= PROBLEMS TO SOLVE =
- A) Could you rewrite the vinyl scheduler patch starting at "diff --git a/src/box/vinyl.c" and ending at "struct heap_node *b)", replacing "vy_compact_heap_less" with "vy_dump_heap_less"?
- B) Can you write the next part of the vinyl scheduler patch, picking up after its last shown line?

From 32da4d7cec893e9231af978c67abde6f37477581 Mon Sep 17 00:00:00 2001
From: Vladimir Davydov <vdavydov.dev@gmail.com>
Date: Sat, 28 Oct 2017 17:11:41 +0300
Subject: [PATCH] vinyl: remove dependency of scheduler on environment

Instead of storing a pointer to vy_env in vy_scheduler, let's:

 - Add pointers to tx_manager::read_views and vy_env::run_env to
   vy_scheduler struct. They are needed to create a write iterator
   for a dump/compaction task.

 - Add a callback to struct vy_scheduler that is called upon dump
   completion to free memory. This allows us to eliminate accesses
   vy_env::quota and vy_env::allocator from vy_scheduler code.

 - Move the assert that assures that the scheduler isn't started during
   local recovery from vy_scheduler_f() to vy_env_quota_exceeded_cb()
   callback so that we don't need to access vy_env::status from the
   scheduler code. Note, after this change we have to set vy_env::status
   to VINYL_ONLINE before calling vy_quota_set_limit(), because the
   latter might schedule a dump.

 - Check if we have anything to dump from vy_begin_checkpoint() instead
   of vy_scheduler_begin_checkpoint().

This will allow us to isolate the scheduler code in a separate file.
---
 src/box/vinyl.c | 143 +++++++++++++++++++++++++++++-------------------
 1 file changed, 86 insertions(+), 57 deletions(-)

diff --git a/src/box/vinyl.c b/src/box/vinyl.c
index 0d53354b27..e33a10916b 100644
--- a/src/box/vinyl.c
+++ b/src/box/vinyl.c
@@ -385,9 +385,25 @@ vy_compact_heap_less(struct heap_node *a, struct heap_node *b)
 #undef HEAP_LESS
 #undef HEAP_NAME
 
+typedef void
+(*vy_scheduler_dump_complete_f)(int64_t dump_generation, double dump_duration,
+				void *arg);
+
 struct vy_scheduler {
+	/**
+	 * Function called by the scheduler upon dump round
+	 * completion. It is supposed to free memory released
+	 * by the dump.

= GIVEN RECORDS =
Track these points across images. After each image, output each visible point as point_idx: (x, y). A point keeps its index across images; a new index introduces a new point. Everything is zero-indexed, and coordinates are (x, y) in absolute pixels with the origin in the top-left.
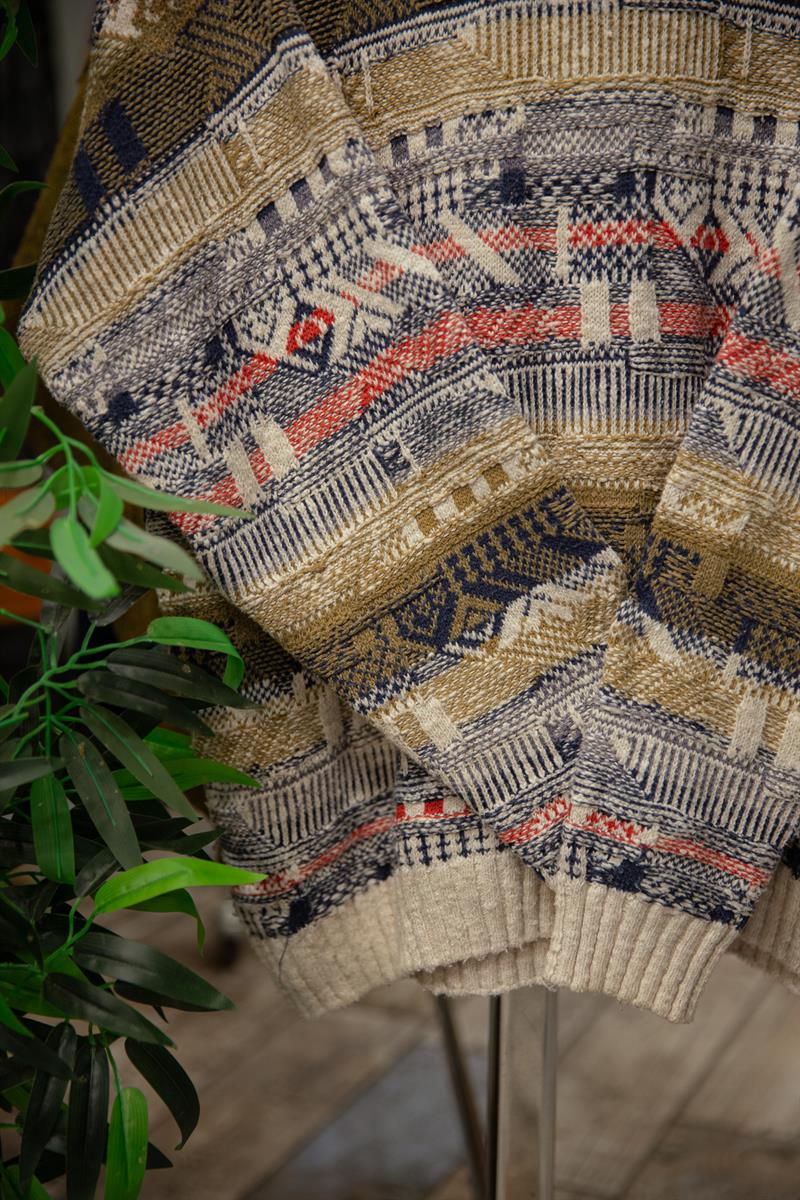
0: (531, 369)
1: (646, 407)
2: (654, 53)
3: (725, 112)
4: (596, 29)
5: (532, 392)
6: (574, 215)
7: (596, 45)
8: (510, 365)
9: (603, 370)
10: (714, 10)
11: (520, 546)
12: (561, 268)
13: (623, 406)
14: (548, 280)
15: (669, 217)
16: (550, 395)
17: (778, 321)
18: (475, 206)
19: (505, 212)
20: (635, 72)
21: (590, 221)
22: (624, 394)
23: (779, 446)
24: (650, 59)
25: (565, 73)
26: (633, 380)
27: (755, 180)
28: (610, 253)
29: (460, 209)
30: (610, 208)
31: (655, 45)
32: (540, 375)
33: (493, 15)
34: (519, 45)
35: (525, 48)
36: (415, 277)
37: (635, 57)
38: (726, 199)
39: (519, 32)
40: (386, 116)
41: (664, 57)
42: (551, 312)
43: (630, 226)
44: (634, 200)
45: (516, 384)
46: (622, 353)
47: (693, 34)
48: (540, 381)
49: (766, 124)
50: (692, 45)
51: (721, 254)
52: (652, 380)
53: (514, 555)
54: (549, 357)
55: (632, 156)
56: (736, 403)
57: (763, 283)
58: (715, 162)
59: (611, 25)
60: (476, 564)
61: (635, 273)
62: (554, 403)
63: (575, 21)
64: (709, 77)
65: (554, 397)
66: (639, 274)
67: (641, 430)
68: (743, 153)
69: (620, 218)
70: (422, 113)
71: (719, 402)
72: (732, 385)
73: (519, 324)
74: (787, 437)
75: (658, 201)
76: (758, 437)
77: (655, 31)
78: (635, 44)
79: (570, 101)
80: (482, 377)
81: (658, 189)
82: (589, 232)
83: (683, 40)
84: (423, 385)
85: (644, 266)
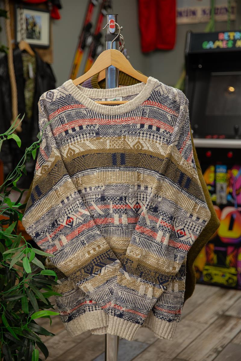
0: (106, 228)
1: (125, 235)
2: (126, 178)
3: (139, 186)
4: (116, 174)
5: (107, 232)
6: (113, 203)
7: (116, 177)
8: (103, 228)
9: (118, 229)
10: (136, 171)
11: (104, 258)
12: (111, 212)
13: (121, 235)
14: (109, 213)
15: (129, 204)
16: (110, 232)
17: (145, 223)
18: (97, 201)
19: (101, 203)
20: (122, 181)
21: (115, 204)
22: (121, 233)
23: (146, 243)
24: (125, 179)
25: (111, 181)
26: (123, 231)
27: (145, 196)
28: (119, 210)
29: (94, 202)
30: (119, 203)
31: (126, 177)
32: (108, 229)
33: (99, 171)
34: (104, 176)
35: (104, 177)
36: (85, 214)
37: (122, 179)
38: (140, 200)
39: (104, 174)
40: (83, 185)
41: (127, 179)
42: (110, 219)
43: (122, 206)
44: (122, 201)
45: (104, 231)
46: (121, 226)
47: (132, 175)
48: (108, 230)
49: (146, 188)
50: (132, 176)
51: (140, 208)
52: (126, 231)
53: (103, 260)
54: (110, 226)
55: (122, 194)
56: (138, 236)
57: (142, 217)
58: (137, 194)
59: (118, 173)
60: (97, 261)
61: (123, 213)
62: (111, 233)
63: (113, 173)
64: (136, 181)
65: (111, 232)
66: (124, 213)
67: (125, 239)
68: (143, 192)
69: (120, 204)
70: (89, 185)
71: (136, 236)
72: (137, 233)
73: (104, 221)
74: (147, 242)
75: (127, 201)
76: (142, 242)
77: (126, 174)
78: (122, 177)
79: (112, 185)
80: (96, 231)
81: (127, 199)
82: (115, 206)
83: (131, 176)
84: (87, 231)
85: (124, 212)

= EXERCISE ANSWERS =
- A)
diff --git a/src/box/vinyl.c b/src/box/vinyl.c
index 0d53354b27..e33a10916b 100644
--- a/src/box/vinyl.c
+++ b/src/box/vinyl.c
@@ -385,9 +385,25 @@ vy_dump_heap_less(struct heap_node *a, struct heap_node *b)

- B)
+	 */
+	vy_scheduler_dump_complete_f dump_complete_cb;
+	/** Argument passed to dump_complete_cb(). */
+	void *cb_arg;
+	/** List of read views, see tx_manager::read_views. */
+	struct rlist *read_views;
+	/** Context needed for writing runs. */
+	struct vy_run_env *run_env;
+
 	pthread_mutex_t        mutex;
-	struct vy_env    *env;
 	heap_t dump_heap;
 	heap_t compact_heap;
 
@@ -460,8 +476,8 @@ struct vy_scheduler {
 	 *
 	 * If @dump_generation < @generation, the scheduler is dumping
 	 * in-memory trees created at @dump_generation. When all such
-	 * trees have been dumped, it bumps @dump_generation and frees
-	 * memory.
+	 * trees have been dumped, it bumps @dump_generation and calls
+	 * the dump_complete_cb(), which is supposed to free memory.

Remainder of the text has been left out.